- **Challenge 1**
Please reproduce word for word the part of the passage on pricing and brands that opens with the words containing "Most of us have" and closes with "the long term’.".
- **Challenge 2**
According to the passage on pricing and brands, why do prestige brands avoid price-based promotions?

- **Excerpt provided**
Most of us have heard of the 4 Ps of marketing theory, and there’s no doubt that price, product, place and promotion are the keys to making sales and making money.
But price also plays a role in establishing, leveraging and protecting your brand, and sometimes this can be in conflict with the sales imperative. That’s a rather roundabout way of saying ‘think carefully about cutting prices in the short term if it’s going to hurt your brand, and therefore your business, in the long term’.
Prestige brands don’t run price-based promotions, except in very special circumstances, because running too many sales erodes their hard-won brand equity and thus their prestige. And even if you’re not yet in the prestige class, all the evidence suggests that price promotions don’t increase profitability, particularly for fast moving consumer goods.
If people know sales are common, they buy and stockpile each time a sale comes around, so your regulars never pay full price.

- **Recorded information**
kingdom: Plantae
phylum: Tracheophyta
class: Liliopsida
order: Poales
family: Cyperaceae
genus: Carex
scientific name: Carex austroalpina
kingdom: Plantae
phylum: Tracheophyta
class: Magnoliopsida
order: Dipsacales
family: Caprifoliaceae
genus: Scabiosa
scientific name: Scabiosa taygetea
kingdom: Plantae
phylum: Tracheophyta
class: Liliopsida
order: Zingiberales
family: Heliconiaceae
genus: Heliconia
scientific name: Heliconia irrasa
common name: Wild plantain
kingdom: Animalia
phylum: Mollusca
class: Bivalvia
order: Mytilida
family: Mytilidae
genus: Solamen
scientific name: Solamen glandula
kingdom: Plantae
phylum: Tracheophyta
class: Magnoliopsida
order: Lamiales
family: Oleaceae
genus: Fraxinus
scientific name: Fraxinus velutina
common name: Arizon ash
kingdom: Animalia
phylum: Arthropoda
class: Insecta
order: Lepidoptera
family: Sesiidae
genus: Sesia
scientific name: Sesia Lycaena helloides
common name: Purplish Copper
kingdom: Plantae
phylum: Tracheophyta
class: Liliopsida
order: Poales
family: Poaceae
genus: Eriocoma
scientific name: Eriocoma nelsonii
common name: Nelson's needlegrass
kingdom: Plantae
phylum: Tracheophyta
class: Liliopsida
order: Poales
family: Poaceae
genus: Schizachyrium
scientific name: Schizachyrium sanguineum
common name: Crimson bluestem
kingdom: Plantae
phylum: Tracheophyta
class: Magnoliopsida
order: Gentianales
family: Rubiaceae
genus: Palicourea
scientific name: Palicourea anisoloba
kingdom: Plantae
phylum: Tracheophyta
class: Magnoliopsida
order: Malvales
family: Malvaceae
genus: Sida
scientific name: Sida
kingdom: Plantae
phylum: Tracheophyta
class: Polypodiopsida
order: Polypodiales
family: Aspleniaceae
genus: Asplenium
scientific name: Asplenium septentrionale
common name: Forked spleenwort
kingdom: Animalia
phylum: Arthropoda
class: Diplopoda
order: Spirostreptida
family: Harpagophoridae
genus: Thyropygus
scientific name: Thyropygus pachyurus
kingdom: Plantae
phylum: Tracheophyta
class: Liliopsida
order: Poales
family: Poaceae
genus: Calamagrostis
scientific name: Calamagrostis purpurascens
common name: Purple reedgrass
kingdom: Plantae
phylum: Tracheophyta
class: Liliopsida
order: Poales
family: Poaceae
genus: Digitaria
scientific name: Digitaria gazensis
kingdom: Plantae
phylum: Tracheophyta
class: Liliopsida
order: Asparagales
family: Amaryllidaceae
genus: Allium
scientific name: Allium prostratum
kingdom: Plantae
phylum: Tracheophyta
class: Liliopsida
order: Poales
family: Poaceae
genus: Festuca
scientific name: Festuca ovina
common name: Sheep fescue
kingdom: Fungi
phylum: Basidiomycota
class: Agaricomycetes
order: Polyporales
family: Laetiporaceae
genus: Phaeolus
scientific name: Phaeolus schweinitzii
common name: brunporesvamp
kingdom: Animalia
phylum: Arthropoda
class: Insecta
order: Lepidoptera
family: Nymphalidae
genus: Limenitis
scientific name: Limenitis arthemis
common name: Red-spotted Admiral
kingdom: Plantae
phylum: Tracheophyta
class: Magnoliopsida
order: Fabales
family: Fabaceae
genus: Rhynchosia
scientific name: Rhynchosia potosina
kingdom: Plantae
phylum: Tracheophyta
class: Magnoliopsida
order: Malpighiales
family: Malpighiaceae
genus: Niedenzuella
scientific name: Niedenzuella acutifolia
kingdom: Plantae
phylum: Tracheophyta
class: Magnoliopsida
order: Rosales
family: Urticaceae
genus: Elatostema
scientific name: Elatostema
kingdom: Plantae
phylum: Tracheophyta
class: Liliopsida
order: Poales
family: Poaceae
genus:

- **Complete answer 1**
Most of us have heard of the 4 Ps of marketing theory, and there’s no doubt that price, product, place and promotion are the keys to making sales and making money.
But price also plays a role in establishing, leveraging and protecting your brand, and sometimes this can be in conflict with the sales imperative. That’s a rather roundabout way of saying ‘think carefully about cutting prices in the short term if it’s going to hurt your brand, and therefore your business, in the long term’.

- **Complete answer 2**
Running too many sales erodes their hard-won brand equity and thus their prestige.